If you want the same aggregation for several columns, slice the columns before calling agg. This keeps min_count=1 working as intended:

data_tbl = pd.DataFrame(index=[pd.to_datetime('2020-01-01')],
                        columns=['metric', 'metric2', 'metric3'])
same_res = data_tbl.resample('5min')[['metric', 'metric2']].agg('sum', min_count=1)

Result:

           metric metric2
2020-01-01   None    None

If you need different aggregations per column, assemble the result with concat. Build one resampler, apply column-wise aggregations with their kwargs, and concatenate along columns:

agg_plan = {'metric': 'sum', 'metric2': 'min'}
rs_obj = data_tbl.resample('5min')
mixed_res = pd.concat({col: rs_obj[col].agg([fn], min_count=1)
                       for col, fn in agg_plan.items()}, axis=1)

Result:

           metric metric2
              sum     min
2020-01-01   None     NaN

If both the functions and their kwargs vary by column, keep a per-column kwargs mapping and apply it during the concat:

agg_plan = {'metric': 'sum', 'metric2': 'min'}
kw_per_col = {'metric2': {'min_count': 1}}
rs_obj = data_tbl.resample('5min')
varkw_res = pd.concat({col: rs_obj[col].agg([fn], **kw_per_col.get(col, {}))
                       for col, fn in agg_plan.items()}, axis=1)

Result:

           metric metric2
              sum     min
2020-01-01      0     NaN

In this last case, only metric2 received min_count=1, so metric fell back to the default sum behavior that yields 0 for an empty period.

Why this matters

Zeros versus None is not a cosmetic detail. In time series pipelines, downstream logic—ratios, rolling stats, anomaly flags—behaves differently depending on whether an empty window is treated as no data or as an actual zero. Ensuring predictable aggregation semantics avoids silent drift in metrics.

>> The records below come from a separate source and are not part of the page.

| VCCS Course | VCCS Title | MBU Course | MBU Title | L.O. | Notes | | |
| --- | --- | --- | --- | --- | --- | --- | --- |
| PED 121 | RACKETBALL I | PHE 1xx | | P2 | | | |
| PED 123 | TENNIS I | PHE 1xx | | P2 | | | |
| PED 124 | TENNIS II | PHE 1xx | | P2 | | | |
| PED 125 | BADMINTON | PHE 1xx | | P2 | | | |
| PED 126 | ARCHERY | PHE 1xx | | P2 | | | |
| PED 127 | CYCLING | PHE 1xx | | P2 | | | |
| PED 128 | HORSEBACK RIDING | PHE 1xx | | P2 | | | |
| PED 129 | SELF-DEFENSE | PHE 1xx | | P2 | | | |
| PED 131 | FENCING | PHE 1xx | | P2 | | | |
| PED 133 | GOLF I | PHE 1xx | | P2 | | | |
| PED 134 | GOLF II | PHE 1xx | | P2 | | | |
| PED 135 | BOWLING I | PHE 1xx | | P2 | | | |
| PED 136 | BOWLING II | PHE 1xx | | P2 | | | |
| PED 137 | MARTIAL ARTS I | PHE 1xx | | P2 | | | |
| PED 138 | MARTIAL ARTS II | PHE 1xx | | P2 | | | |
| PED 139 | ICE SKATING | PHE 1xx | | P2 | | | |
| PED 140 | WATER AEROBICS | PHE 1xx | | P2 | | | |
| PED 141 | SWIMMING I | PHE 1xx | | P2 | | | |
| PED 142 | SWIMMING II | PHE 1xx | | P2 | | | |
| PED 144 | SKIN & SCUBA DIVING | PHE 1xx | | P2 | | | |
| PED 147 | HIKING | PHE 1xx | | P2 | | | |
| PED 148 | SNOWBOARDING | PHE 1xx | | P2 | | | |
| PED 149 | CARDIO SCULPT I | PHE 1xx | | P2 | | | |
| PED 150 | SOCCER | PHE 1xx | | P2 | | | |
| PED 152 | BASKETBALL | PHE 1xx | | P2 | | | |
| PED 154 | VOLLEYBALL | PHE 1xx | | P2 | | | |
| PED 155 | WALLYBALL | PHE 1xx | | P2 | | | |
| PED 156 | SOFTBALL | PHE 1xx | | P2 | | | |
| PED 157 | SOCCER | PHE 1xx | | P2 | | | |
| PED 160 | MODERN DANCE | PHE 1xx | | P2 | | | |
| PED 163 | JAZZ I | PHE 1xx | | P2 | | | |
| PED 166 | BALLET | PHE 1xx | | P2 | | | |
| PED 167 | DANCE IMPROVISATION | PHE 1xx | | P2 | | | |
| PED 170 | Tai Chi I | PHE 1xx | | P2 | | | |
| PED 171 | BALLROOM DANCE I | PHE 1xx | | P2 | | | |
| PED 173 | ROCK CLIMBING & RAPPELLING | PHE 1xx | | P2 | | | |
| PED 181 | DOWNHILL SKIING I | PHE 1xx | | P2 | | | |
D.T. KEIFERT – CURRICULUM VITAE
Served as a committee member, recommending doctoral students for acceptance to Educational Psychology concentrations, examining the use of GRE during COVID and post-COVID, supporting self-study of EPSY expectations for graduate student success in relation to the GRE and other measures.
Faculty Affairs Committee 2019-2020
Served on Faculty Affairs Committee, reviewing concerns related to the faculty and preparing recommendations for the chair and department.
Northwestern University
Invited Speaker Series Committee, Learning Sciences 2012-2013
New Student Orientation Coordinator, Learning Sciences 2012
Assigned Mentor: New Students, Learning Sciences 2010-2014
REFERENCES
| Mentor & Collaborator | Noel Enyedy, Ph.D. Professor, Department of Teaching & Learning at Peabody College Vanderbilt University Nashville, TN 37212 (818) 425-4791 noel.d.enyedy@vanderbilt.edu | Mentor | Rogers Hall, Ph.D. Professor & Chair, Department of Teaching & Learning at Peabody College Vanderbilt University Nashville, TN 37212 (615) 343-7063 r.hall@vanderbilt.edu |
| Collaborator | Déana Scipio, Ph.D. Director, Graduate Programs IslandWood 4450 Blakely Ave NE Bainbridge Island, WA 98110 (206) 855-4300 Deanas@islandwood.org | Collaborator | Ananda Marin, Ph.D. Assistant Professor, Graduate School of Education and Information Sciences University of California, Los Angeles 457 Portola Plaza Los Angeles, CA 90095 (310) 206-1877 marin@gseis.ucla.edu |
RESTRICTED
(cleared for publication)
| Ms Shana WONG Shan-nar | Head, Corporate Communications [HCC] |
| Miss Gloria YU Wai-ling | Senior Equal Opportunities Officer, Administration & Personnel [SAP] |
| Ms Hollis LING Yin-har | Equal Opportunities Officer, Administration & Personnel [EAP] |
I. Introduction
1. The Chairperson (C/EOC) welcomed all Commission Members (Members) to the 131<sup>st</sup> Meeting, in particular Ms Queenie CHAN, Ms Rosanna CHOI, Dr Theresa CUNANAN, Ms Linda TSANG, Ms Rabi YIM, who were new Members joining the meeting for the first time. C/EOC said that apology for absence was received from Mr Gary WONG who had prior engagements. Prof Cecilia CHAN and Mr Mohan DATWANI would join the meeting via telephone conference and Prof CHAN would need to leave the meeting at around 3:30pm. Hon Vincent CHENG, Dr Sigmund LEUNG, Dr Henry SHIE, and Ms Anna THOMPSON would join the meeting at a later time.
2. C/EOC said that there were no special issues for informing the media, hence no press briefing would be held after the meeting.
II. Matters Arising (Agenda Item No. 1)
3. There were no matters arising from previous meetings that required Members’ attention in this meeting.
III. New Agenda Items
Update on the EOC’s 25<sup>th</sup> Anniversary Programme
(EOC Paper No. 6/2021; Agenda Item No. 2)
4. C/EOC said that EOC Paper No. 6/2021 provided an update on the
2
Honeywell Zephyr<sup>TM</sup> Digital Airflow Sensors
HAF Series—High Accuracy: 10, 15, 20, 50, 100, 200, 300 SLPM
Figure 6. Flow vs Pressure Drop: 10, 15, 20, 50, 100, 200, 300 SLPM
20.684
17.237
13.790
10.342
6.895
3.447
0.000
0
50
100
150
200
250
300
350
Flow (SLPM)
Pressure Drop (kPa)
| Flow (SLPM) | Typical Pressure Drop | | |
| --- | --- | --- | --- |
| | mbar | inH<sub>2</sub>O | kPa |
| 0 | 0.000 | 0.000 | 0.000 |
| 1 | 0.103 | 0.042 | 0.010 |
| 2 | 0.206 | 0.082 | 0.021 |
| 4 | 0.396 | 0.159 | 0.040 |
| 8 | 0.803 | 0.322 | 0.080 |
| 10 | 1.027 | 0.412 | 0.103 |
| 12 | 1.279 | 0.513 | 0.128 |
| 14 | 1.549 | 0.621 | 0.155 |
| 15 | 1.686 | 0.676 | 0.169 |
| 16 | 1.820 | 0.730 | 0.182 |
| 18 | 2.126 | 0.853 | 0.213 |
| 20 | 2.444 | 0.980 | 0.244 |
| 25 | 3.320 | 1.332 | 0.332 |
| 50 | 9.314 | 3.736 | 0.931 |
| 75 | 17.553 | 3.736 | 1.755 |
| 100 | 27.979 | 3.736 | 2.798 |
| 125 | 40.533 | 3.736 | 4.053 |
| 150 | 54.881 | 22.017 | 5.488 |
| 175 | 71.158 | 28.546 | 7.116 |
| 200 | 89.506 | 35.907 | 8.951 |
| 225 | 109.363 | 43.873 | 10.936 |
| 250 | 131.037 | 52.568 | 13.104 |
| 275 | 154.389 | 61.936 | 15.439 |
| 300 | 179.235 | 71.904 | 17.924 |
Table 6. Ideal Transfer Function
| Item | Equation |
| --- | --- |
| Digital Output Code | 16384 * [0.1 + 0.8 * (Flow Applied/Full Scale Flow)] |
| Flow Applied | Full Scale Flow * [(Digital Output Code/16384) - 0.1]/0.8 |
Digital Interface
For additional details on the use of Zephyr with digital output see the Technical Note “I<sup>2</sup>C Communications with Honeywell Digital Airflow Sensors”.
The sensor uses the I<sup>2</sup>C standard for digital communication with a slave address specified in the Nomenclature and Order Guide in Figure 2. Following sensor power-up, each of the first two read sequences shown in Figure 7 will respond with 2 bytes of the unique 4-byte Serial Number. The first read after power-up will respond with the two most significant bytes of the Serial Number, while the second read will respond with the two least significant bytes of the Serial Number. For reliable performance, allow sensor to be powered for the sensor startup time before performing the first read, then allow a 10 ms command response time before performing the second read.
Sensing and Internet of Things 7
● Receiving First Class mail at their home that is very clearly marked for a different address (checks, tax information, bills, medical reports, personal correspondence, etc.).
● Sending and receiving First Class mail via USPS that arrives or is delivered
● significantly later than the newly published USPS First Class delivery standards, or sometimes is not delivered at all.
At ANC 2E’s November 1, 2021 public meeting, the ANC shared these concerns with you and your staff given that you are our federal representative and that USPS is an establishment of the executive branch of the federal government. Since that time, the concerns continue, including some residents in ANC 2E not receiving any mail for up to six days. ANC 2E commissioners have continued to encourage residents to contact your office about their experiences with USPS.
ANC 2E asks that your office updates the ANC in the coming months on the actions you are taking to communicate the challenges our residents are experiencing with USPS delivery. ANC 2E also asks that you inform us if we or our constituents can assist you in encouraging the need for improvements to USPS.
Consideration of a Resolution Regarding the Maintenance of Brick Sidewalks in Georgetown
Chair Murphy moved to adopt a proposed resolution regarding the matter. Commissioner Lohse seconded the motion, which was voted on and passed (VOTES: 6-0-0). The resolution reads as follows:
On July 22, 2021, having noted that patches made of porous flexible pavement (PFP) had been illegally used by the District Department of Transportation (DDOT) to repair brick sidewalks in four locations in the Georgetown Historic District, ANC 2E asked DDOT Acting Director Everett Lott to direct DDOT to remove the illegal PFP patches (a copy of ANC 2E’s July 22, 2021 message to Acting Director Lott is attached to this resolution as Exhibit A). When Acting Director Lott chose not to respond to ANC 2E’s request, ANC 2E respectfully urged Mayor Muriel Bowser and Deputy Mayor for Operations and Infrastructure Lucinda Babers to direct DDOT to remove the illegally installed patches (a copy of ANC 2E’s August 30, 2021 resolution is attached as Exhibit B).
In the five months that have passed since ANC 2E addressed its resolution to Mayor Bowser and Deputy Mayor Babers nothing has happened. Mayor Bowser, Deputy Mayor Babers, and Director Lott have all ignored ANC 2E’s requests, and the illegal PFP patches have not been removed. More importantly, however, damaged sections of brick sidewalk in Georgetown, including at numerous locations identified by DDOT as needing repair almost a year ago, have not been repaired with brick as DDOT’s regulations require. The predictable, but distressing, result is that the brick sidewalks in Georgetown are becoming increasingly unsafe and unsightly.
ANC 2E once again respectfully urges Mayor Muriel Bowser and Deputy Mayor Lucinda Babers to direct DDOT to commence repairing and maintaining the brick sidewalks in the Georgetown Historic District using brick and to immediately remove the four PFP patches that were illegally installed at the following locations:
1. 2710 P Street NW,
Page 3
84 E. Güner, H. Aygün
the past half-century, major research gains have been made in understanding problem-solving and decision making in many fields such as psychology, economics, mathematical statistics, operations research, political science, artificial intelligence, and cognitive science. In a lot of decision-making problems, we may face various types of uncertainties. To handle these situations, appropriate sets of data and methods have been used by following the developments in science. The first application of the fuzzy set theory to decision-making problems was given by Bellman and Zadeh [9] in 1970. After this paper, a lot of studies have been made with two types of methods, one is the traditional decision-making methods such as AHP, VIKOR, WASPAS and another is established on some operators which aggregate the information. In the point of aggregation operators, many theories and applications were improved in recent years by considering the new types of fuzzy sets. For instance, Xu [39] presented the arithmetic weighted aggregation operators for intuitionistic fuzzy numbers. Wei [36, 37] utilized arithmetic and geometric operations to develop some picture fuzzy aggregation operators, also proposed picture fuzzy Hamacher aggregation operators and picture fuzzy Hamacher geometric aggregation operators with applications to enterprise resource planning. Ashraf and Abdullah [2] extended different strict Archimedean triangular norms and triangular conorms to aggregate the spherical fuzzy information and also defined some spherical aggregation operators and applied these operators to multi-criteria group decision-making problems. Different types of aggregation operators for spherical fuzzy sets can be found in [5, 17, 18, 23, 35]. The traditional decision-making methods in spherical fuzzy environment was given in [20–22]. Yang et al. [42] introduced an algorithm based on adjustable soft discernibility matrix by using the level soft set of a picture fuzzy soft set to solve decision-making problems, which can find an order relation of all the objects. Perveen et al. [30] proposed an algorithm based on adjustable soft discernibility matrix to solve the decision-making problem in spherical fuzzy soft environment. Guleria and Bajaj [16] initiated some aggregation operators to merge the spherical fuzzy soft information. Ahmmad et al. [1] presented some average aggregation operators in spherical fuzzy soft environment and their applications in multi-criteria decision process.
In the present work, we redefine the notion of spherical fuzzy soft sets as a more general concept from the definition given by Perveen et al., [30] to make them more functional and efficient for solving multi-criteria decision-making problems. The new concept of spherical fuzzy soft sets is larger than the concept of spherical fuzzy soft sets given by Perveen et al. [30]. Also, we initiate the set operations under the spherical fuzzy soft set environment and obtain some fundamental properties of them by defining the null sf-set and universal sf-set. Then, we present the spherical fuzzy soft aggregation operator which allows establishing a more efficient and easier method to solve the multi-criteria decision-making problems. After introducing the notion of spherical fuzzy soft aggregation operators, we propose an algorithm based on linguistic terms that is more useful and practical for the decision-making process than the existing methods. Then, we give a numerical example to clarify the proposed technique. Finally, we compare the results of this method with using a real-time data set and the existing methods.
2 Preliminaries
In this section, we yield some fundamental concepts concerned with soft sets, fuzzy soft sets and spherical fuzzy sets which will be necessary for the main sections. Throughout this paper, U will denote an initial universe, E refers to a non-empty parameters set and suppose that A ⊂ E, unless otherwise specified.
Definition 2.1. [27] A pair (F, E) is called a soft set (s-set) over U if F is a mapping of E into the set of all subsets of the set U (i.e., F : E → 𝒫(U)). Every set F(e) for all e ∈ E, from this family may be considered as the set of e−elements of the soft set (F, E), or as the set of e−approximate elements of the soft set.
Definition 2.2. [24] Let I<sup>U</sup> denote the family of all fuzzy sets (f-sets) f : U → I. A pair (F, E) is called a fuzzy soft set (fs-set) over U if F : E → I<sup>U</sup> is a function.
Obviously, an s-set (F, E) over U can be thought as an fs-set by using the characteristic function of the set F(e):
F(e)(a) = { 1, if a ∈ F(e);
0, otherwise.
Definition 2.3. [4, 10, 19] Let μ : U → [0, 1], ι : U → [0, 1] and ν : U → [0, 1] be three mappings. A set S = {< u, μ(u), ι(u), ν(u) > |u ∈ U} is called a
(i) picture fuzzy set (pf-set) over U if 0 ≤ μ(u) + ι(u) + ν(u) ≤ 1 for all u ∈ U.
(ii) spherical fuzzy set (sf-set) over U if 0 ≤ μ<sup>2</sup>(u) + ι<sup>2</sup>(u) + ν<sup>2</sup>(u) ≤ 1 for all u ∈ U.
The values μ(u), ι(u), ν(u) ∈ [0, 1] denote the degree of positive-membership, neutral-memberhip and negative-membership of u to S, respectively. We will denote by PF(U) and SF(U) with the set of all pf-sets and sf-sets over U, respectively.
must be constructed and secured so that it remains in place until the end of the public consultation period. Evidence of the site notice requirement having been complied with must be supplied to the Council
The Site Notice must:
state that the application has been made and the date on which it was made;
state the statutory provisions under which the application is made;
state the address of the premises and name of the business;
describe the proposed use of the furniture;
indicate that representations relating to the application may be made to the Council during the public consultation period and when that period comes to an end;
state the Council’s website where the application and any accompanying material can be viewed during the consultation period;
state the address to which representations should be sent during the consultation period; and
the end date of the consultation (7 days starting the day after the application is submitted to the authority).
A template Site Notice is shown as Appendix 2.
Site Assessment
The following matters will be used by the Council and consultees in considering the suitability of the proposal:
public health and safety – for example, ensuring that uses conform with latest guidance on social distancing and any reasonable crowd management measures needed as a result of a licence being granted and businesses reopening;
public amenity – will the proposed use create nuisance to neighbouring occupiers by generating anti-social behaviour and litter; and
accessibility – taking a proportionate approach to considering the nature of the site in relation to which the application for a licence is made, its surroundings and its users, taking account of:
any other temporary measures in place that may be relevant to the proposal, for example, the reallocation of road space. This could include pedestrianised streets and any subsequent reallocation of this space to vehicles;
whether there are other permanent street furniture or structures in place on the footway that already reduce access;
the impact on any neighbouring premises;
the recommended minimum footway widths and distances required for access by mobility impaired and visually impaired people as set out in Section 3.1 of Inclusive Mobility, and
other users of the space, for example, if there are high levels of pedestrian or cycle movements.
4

There is also a performance angle worth being aware of. Using a dict of aggregations already introduces overhead compared to a single-aggregator call. On a representative input with 10K rows and 3 columns and with the resampler precomputed, r.agg('sum') measured around 402 μs ± 40.6 μs, the dictionary form r.agg({'value': 'sum', 'value2': 'sum', 'value3': 'sum'}) around 1.46 ms ± 112 μs, while the concat approach measured about 2.15 ms ± 60.4 μs. This gives a sense of the relative cost when you need per-column control.

Takeaways

If you require the same aggregation and the same kwargs across several columns, group them into a single agg call over a sliced view; this keeps the code compact and avoids extra concatenation. When aggregations or kwargs differ per column, build the result column-wise and concatenate. Expect a performance impact compared to a single-aggregator call; the dict-based approach already costs more, and the concat pattern adds a bit on top. If performance becomes critical, prepare a reproducible slice of your workload and measure each option in your environment.

Until kwargs forwarding for dict-based agg is supported, these patterns provide predictable, explicit control over resample behavior without sacrificing correctness.

The article is based on a question from StackOverflow by KamiKimi 3 and an answer by mozway.